- EXERCISE GOAL:
Give back exactly the line containing "cytoplasmic/membranous staining is" and all that follow it in the data below, with the pictures left out.

------ SUPPLIED DATA

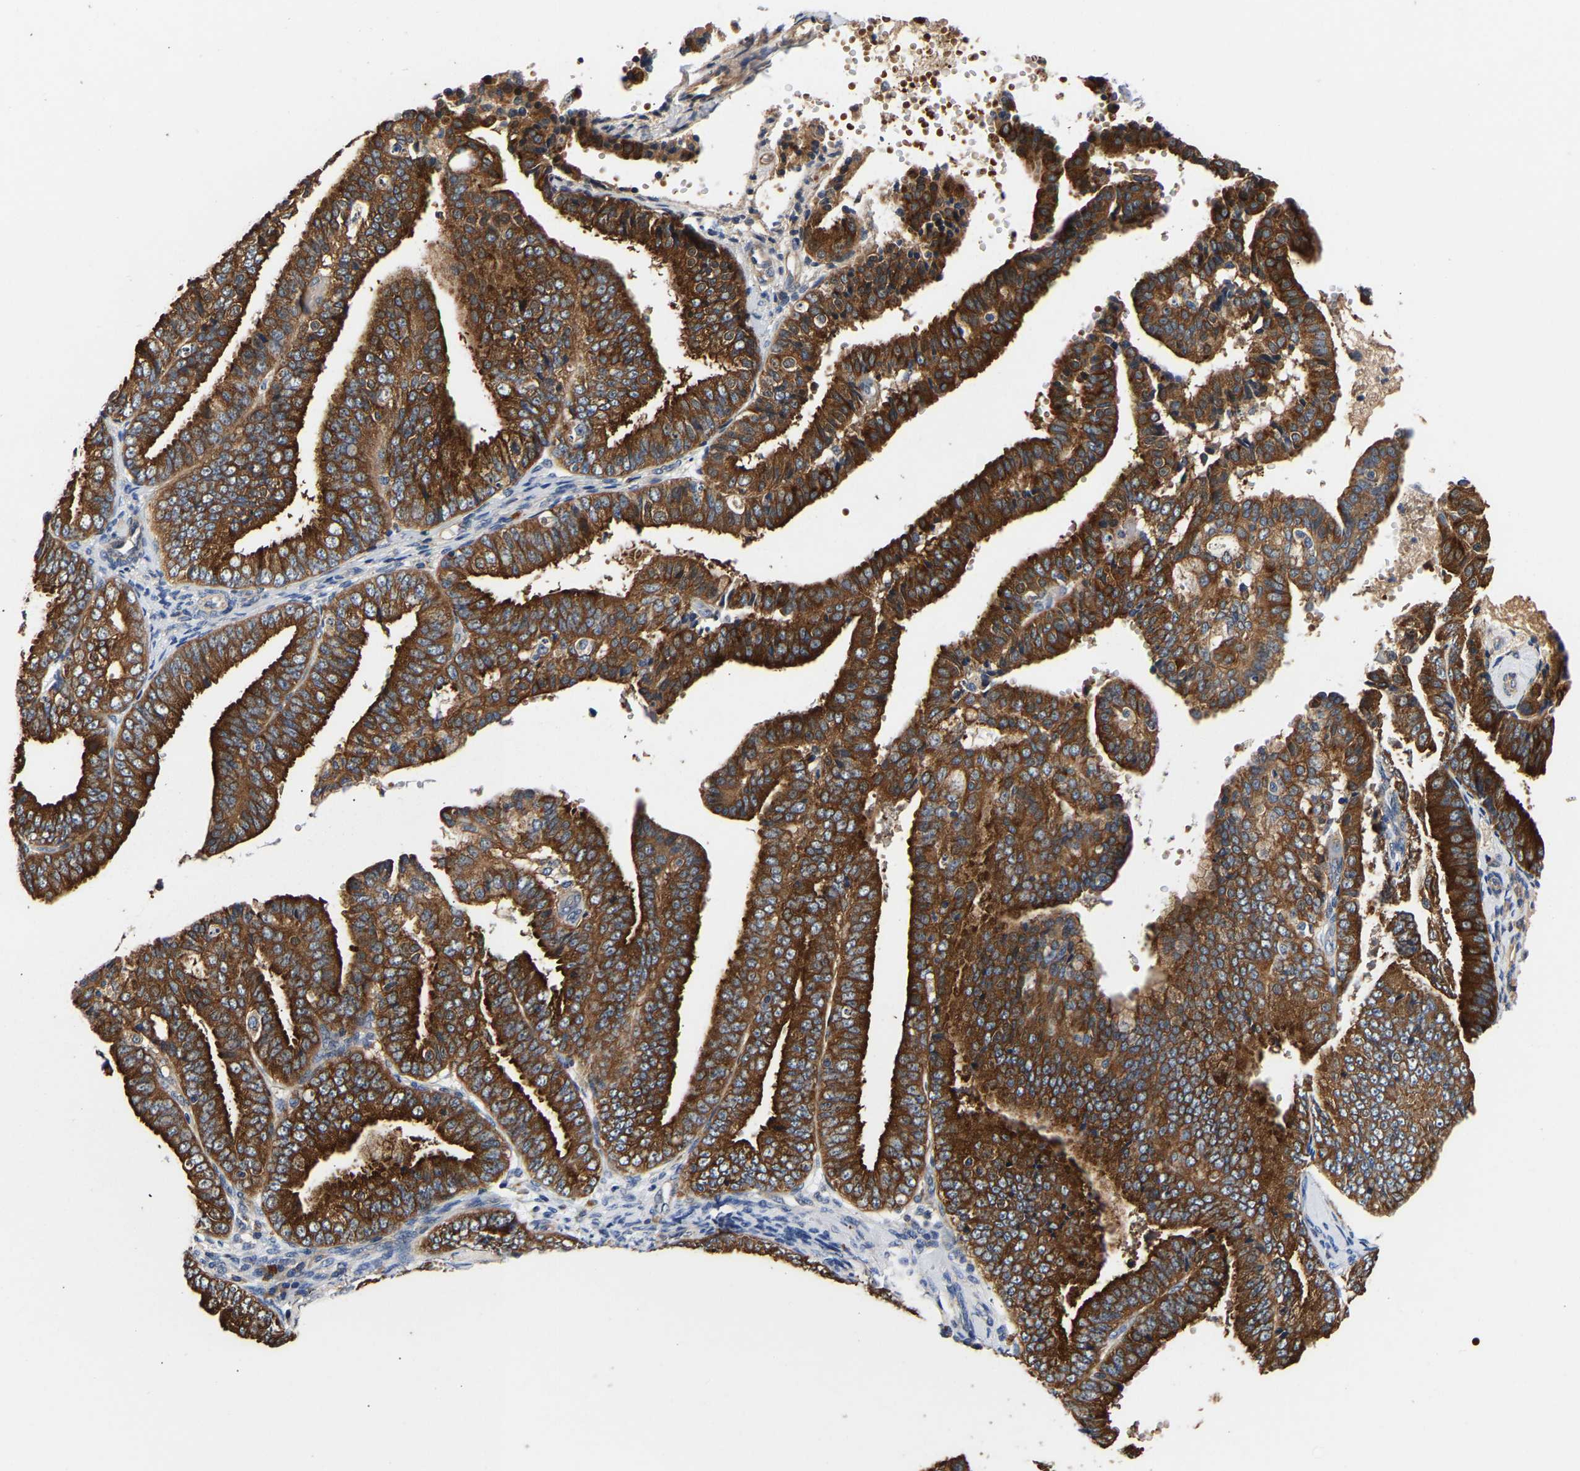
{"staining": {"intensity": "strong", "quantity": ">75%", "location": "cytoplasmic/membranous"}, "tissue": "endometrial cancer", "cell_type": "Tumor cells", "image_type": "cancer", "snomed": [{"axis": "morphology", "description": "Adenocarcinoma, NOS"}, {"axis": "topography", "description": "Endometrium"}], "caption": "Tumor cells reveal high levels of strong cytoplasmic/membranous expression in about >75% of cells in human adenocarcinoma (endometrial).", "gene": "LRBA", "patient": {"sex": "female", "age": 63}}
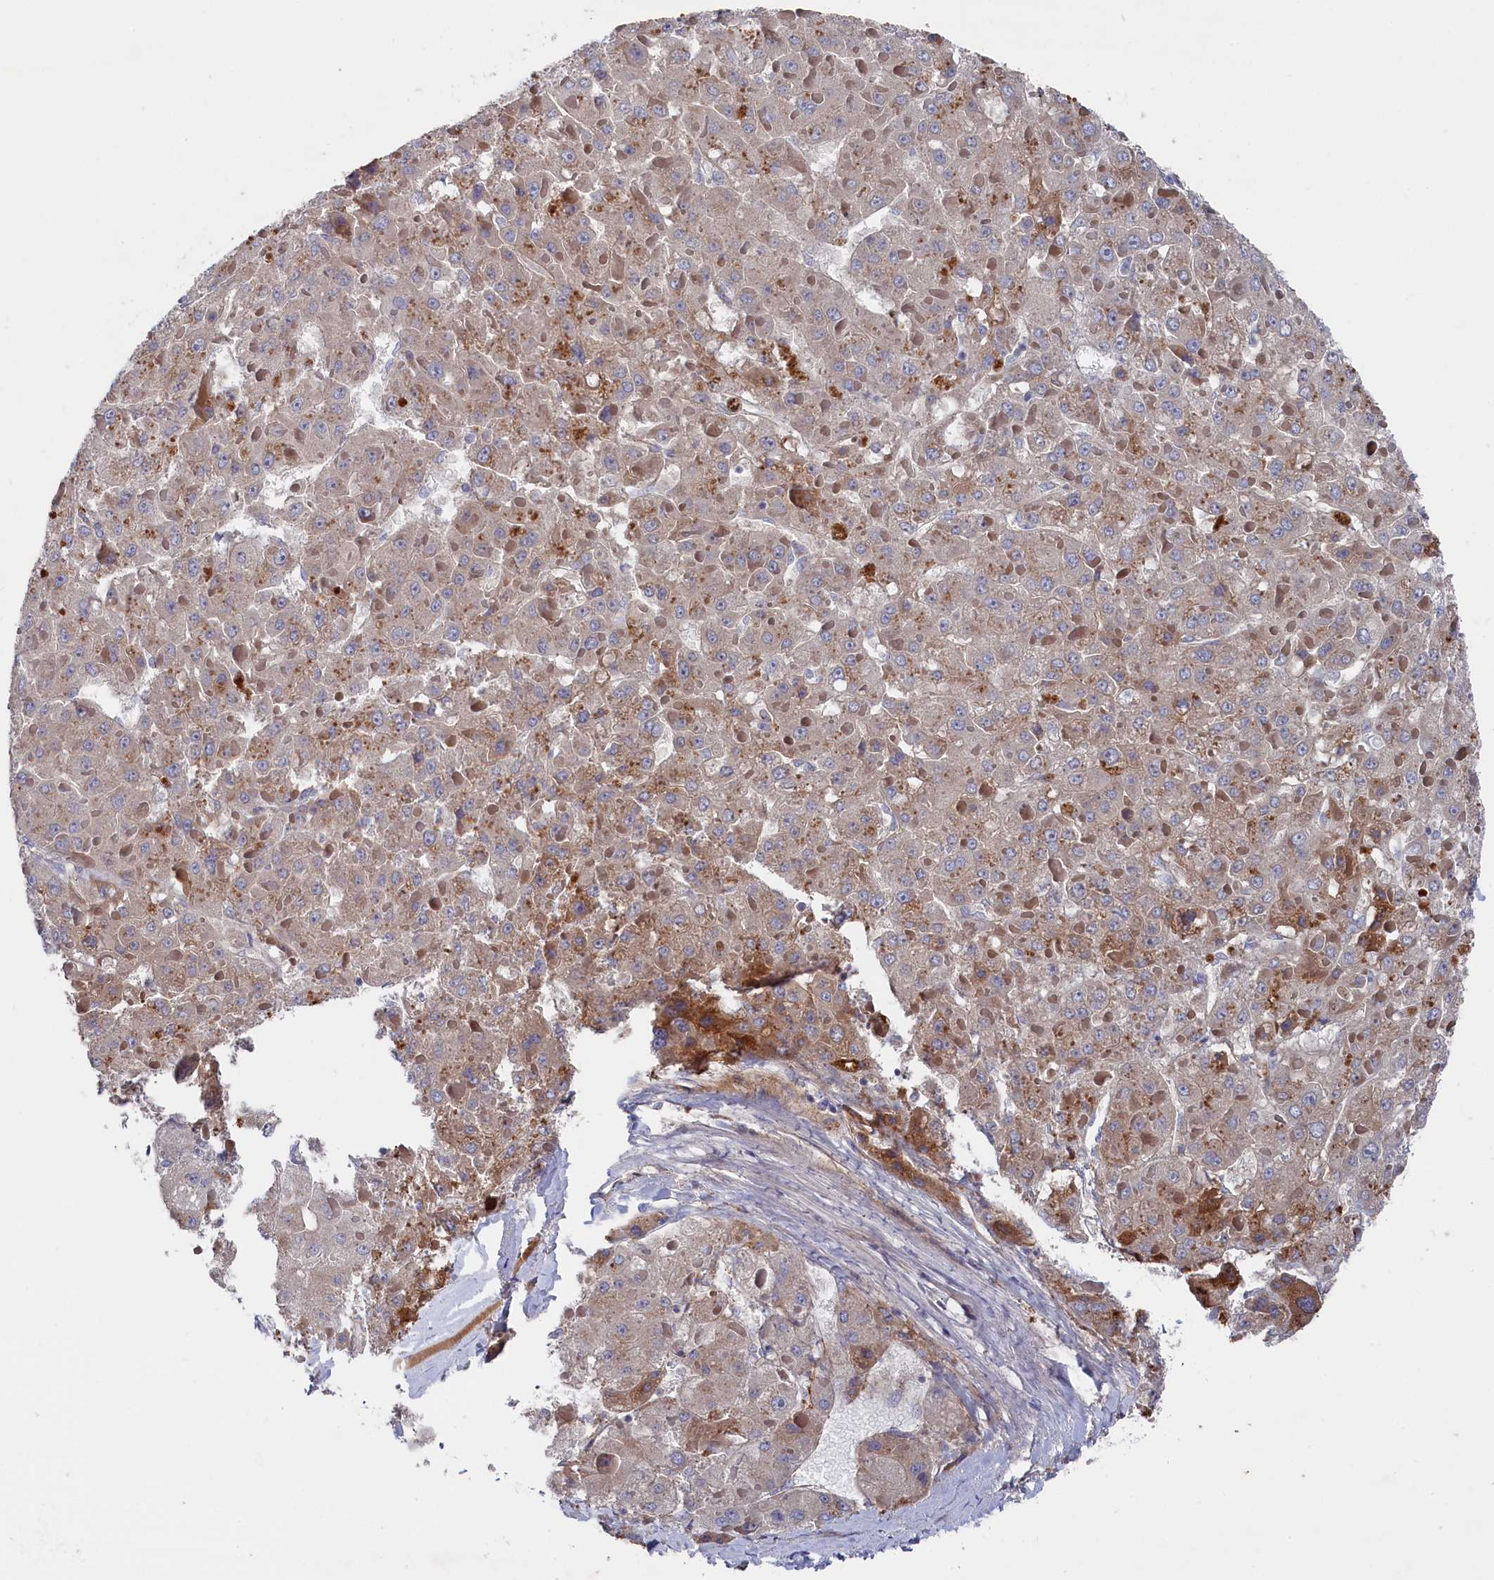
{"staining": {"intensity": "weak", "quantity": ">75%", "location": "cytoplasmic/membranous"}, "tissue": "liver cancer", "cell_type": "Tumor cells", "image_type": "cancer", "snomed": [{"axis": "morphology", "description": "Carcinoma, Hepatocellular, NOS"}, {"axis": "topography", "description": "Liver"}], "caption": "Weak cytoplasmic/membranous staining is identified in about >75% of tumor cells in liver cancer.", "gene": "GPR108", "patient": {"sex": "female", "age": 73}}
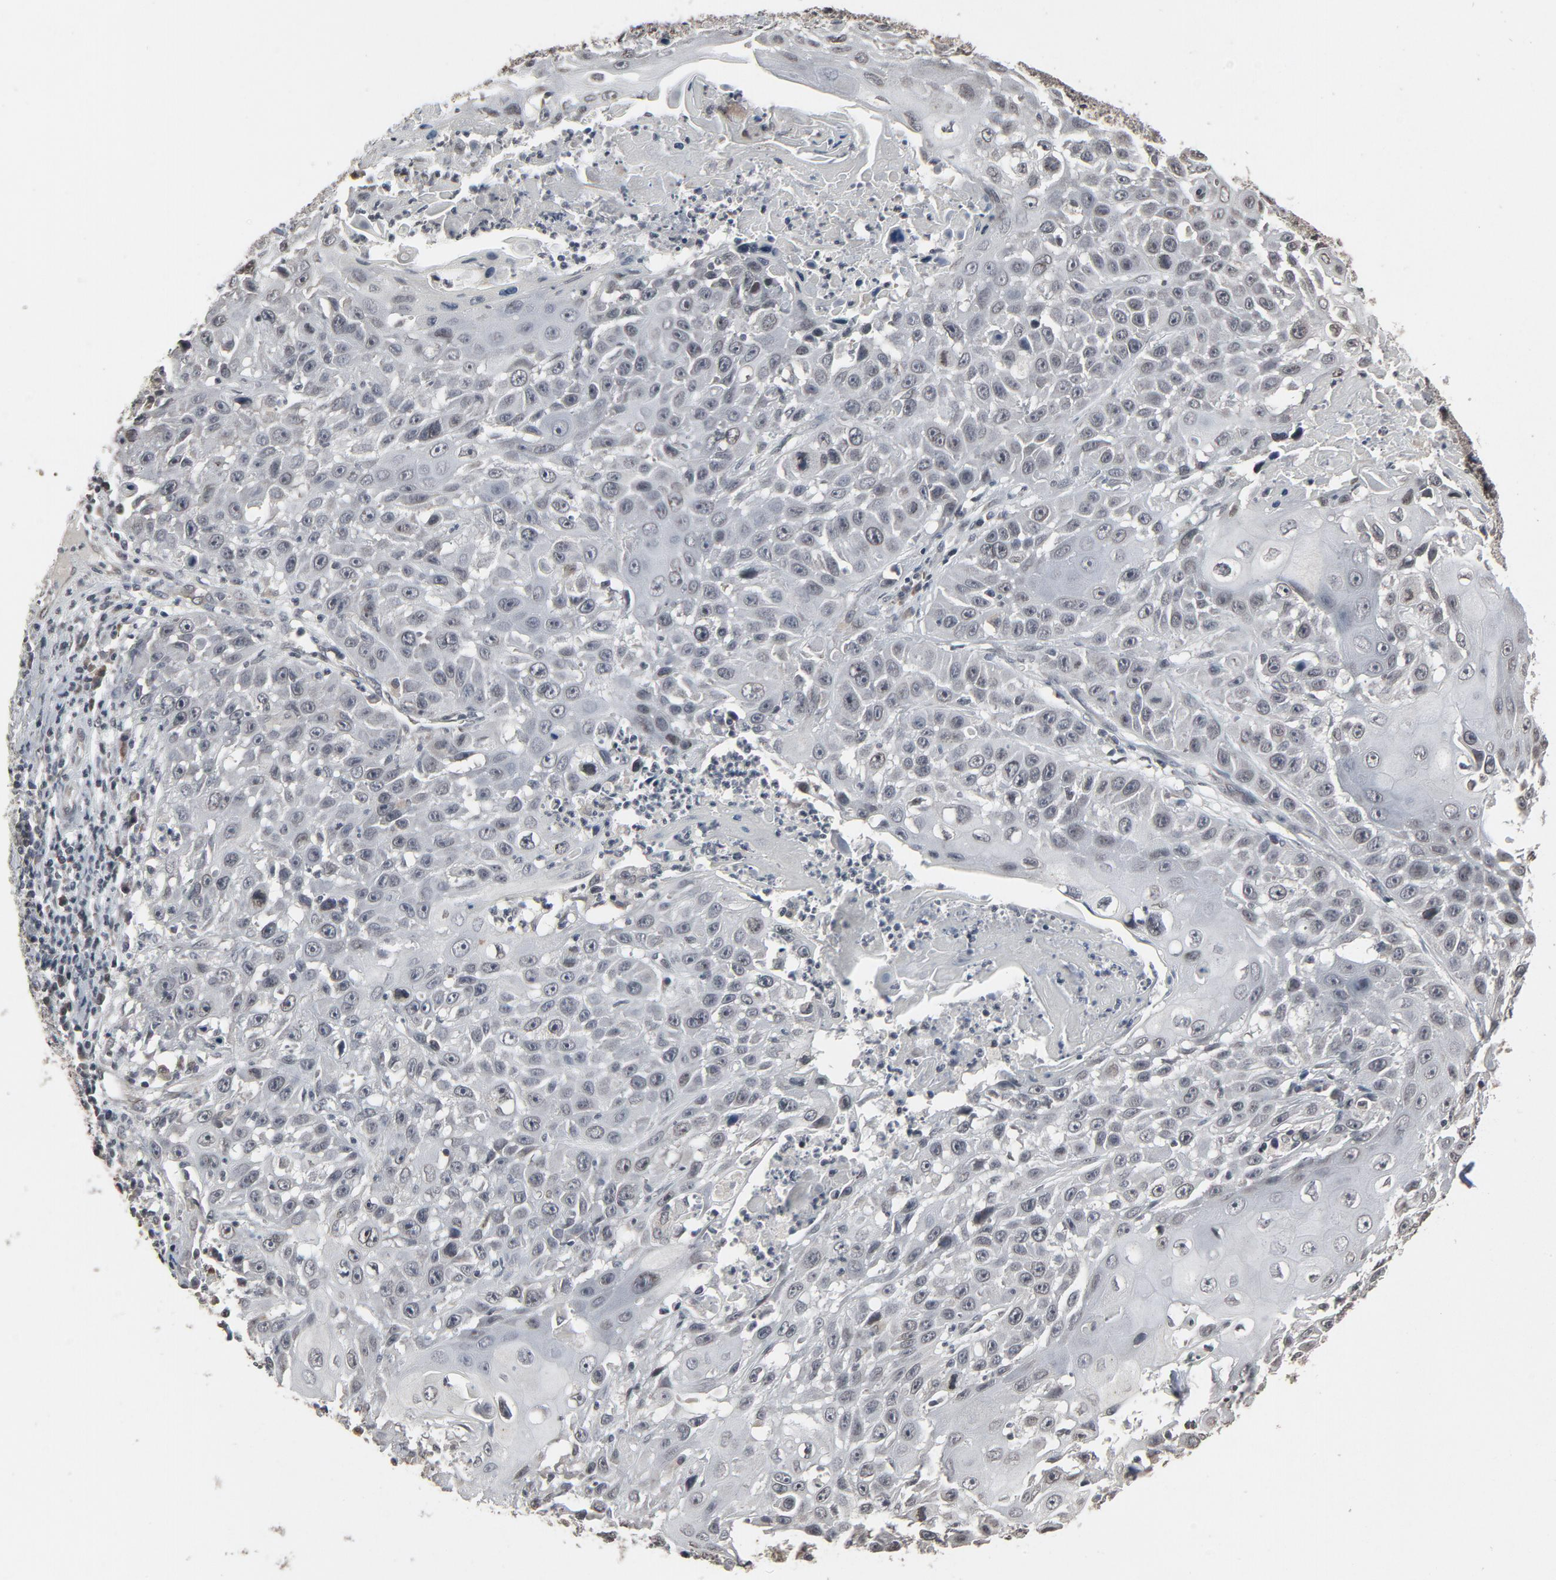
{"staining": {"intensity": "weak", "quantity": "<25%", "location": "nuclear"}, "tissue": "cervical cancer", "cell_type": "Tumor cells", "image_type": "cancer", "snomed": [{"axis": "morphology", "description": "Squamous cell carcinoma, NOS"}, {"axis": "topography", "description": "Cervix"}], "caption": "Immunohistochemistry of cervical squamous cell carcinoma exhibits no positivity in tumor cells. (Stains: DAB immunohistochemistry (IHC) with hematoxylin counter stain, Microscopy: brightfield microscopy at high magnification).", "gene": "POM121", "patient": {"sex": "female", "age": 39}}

------------

- FINISHED EXERCISE:
{"staining": {"intensity": "weak", "quantity": ">75%", "location": "cytoplasmic/membranous"}, "tissue": "liver cancer", "cell_type": "Tumor cells", "image_type": "cancer", "snomed": [{"axis": "morphology", "description": "Carcinoma, Hepatocellular, NOS"}, {"axis": "topography", "description": "Liver"}], "caption": "Weak cytoplasmic/membranous staining is identified in about >75% of tumor cells in liver cancer.", "gene": "GPR108", "patient": {"sex": "female", "age": 73}}
{"staining": {"intensity": "weak", "quantity": "<25%", "location": "nuclear"}, "tissue": "cervical cancer", "cell_type": "Tumor cells", "image_type": "cancer", "snomed": [{"axis": "morphology", "description": "Squamous cell carcinoma, NOS"}, {"axis": "topography", "description": "Cervix"}], "caption": "Immunohistochemistry of cervical squamous cell carcinoma exhibits no positivity in tumor cells. (Stains: DAB immunohistochemistry (IHC) with hematoxylin counter stain, Microscopy: brightfield microscopy at high magnification).", "gene": "POM121", "patient": {"sex": "female", "age": 39}}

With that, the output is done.